# What to produce
In the copy, include every entry exactly but none of the images.
___ Extracted information ___
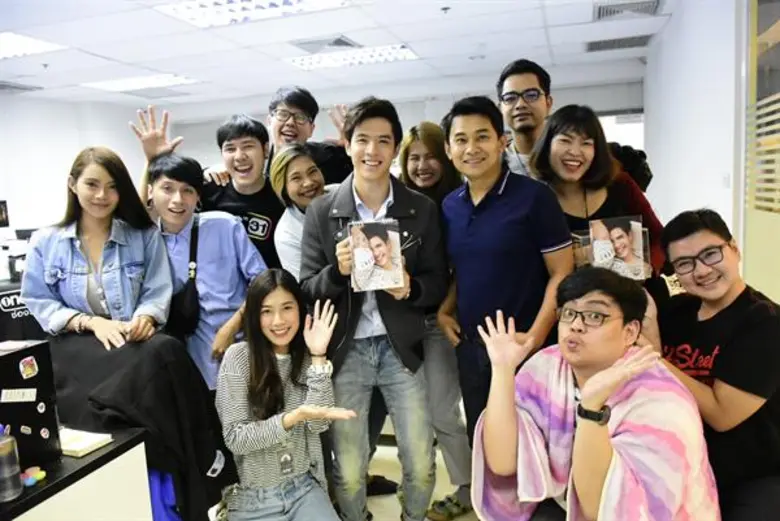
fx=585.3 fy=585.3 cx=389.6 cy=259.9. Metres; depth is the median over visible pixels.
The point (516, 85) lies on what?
man
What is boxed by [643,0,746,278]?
right wall
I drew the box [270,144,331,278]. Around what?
woman
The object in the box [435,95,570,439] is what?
man
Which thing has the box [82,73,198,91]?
ceiling light
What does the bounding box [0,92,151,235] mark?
left wall
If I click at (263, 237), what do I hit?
man
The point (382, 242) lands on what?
book
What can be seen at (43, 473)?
toy
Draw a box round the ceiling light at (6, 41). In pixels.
[0,31,64,59]
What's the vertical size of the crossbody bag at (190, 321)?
0.413 m
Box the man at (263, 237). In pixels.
[197,112,282,268]
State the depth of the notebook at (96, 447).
1.73 m
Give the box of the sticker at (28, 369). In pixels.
[19,356,38,379]
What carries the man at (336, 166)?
on the floor
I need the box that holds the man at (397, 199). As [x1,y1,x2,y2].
[297,98,450,520]
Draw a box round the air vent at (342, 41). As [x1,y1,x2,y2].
[290,35,358,53]
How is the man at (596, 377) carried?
on the floor
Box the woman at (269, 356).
[216,269,356,520]
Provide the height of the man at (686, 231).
1.110 m
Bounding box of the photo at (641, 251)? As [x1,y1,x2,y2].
[588,214,648,279]
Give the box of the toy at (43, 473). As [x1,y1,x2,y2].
[20,465,46,486]
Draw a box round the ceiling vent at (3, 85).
[0,81,41,93]
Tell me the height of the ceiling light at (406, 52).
0.060 m
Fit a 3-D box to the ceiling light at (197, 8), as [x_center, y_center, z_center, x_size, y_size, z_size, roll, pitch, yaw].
[-0.885,-1.719,3.819,1.205,0.078,0.922,0,8,17]
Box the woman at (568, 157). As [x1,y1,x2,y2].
[528,106,664,291]
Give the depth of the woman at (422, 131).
2.61 m
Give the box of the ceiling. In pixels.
[0,0,671,111]
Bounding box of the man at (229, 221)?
[143,152,267,392]
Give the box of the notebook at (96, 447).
[59,428,113,457]
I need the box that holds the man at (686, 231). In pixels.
[646,209,779,520]
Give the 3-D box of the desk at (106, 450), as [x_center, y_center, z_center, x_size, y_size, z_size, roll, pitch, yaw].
[-1.407,0.977,1.524,1.203,0.730,0.968,0,8,17]
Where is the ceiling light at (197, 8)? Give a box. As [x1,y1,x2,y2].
[155,0,350,27]
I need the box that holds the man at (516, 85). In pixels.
[497,59,552,177]
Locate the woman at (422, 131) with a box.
[399,120,473,518]
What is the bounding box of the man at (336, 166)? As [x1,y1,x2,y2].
[263,84,356,185]
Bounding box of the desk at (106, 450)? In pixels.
[0,427,151,520]
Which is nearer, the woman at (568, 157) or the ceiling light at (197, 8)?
the woman at (568, 157)
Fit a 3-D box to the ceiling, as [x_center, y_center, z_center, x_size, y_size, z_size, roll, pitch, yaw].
[-1.269,-1.689,3.238,8.123,0.123,9.083,0,8,17]
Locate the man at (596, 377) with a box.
[471,268,719,520]
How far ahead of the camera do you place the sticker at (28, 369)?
1.65 m
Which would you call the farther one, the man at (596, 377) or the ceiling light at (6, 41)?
the ceiling light at (6, 41)
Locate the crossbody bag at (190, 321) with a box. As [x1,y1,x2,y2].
[170,217,202,333]
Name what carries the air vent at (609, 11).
in the ceiling
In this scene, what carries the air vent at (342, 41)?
in the ceiling
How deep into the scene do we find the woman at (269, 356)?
2.10 m
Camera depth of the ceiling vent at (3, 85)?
6.53 m
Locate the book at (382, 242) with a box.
[348,219,403,292]
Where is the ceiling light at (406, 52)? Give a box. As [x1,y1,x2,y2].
[287,43,418,70]
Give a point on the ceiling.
(411, 38)
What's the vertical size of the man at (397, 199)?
1.806 m
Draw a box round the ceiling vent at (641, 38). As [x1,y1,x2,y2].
[585,34,652,51]
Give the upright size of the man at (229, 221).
1.574 m
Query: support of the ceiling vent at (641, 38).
in the ceiling
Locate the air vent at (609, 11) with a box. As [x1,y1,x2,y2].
[593,0,662,19]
___
# Response area
fx=585.3 fy=585.3 cx=389.6 cy=259.9. Metres; depth is the median over visible pixels.
The point (516, 85) lies on what?
man
What is boxed by [643,0,746,278]?
right wall
I drew the box [270,144,331,278]. Around what?
woman
The object in the box [435,95,570,439] is what?
man
Which thing has the box [82,73,198,91]?
ceiling light
What does the bounding box [0,92,151,235] mark?
left wall
If I click at (263, 237), what do I hit?
man
The point (382, 242) lands on what?
book
What can be seen at (43, 473)?
toy
Draw a box round the ceiling light at (6, 41). In pixels.
[0,31,64,59]
What's the vertical size of the crossbody bag at (190, 321)?
0.413 m
Box the man at (263, 237). In pixels.
[197,112,282,268]
State the depth of the notebook at (96, 447).
1.73 m
Give the box of the sticker at (28, 369). In pixels.
[19,356,38,379]
What carries the man at (336, 166)?
on the floor
I need the box that holds the man at (397, 199). As [x1,y1,x2,y2].
[297,98,450,520]
Draw a box round the air vent at (342, 41). As [x1,y1,x2,y2].
[290,35,358,53]
How is the man at (596, 377) carried?
on the floor
Box the woman at (269, 356).
[216,269,356,520]
Provide the height of the man at (686, 231).
1.110 m
Bounding box of the photo at (641, 251)? As [x1,y1,x2,y2].
[588,214,648,279]
Give the box of the toy at (43, 473). As [x1,y1,x2,y2].
[20,465,46,486]
Draw a box round the ceiling vent at (3, 85).
[0,81,41,93]
Tell me the height of the ceiling light at (406, 52).
0.060 m
Fit a 3-D box to the ceiling light at (197, 8), as [x_center, y_center, z_center, x_size, y_size, z_size, roll, pitch, yaw].
[-0.885,-1.719,3.819,1.205,0.078,0.922,0,8,17]
Box the woman at (568, 157). As [x1,y1,x2,y2].
[528,106,664,291]
Give the depth of the woman at (422, 131).
2.61 m
Give the box of the ceiling. In pixels.
[0,0,671,111]
Bounding box of the man at (229, 221)?
[143,152,267,392]
Give the box of the notebook at (96, 447).
[59,428,113,457]
I need the box that holds the man at (686, 231). In pixels.
[646,209,779,520]
Give the 3-D box of the desk at (106, 450), as [x_center, y_center, z_center, x_size, y_size, z_size, roll, pitch, yaw].
[-1.407,0.977,1.524,1.203,0.730,0.968,0,8,17]
Where is the ceiling light at (197, 8)? Give a box. As [x1,y1,x2,y2].
[155,0,350,27]
I need the box that holds the man at (516, 85). In pixels.
[497,59,552,177]
Locate the woman at (422, 131) with a box.
[399,120,473,518]
What is the bounding box of the man at (336, 166)? As [x1,y1,x2,y2].
[263,84,356,185]
Bounding box of the desk at (106, 450)? In pixels.
[0,427,151,520]
Which is nearer, the woman at (568, 157) or the ceiling light at (197, 8)?
the woman at (568, 157)
Fit a 3-D box to the ceiling, as [x_center, y_center, z_center, x_size, y_size, z_size, roll, pitch, yaw].
[-1.269,-1.689,3.238,8.123,0.123,9.083,0,8,17]
Locate the man at (596, 377) with a box.
[471,268,719,520]
How far ahead of the camera do you place the sticker at (28, 369)?
1.65 m
Which would you call the farther one, the man at (596, 377) or the ceiling light at (6, 41)?
the ceiling light at (6, 41)
Locate the crossbody bag at (190, 321) with a box. As [x1,y1,x2,y2].
[170,217,202,333]
Name what carries the air vent at (609, 11).
in the ceiling
In this scene, what carries the air vent at (342, 41)?
in the ceiling
How deep into the scene do we find the woman at (269, 356)?
2.10 m
Camera depth of the ceiling vent at (3, 85)?
6.53 m
Locate the book at (382, 242) with a box.
[348,219,403,292]
Where is the ceiling light at (406, 52)? Give a box. As [x1,y1,x2,y2].
[287,43,418,70]
Give a point on the ceiling.
(411, 38)
What's the vertical size of the man at (397, 199)?
1.806 m
Draw a box round the ceiling vent at (641, 38). As [x1,y1,x2,y2].
[585,34,652,51]
Give the upright size of the man at (229, 221).
1.574 m
Query: support of the ceiling vent at (641, 38).
in the ceiling
Locate the air vent at (609, 11) with a box. As [x1,y1,x2,y2].
[593,0,662,19]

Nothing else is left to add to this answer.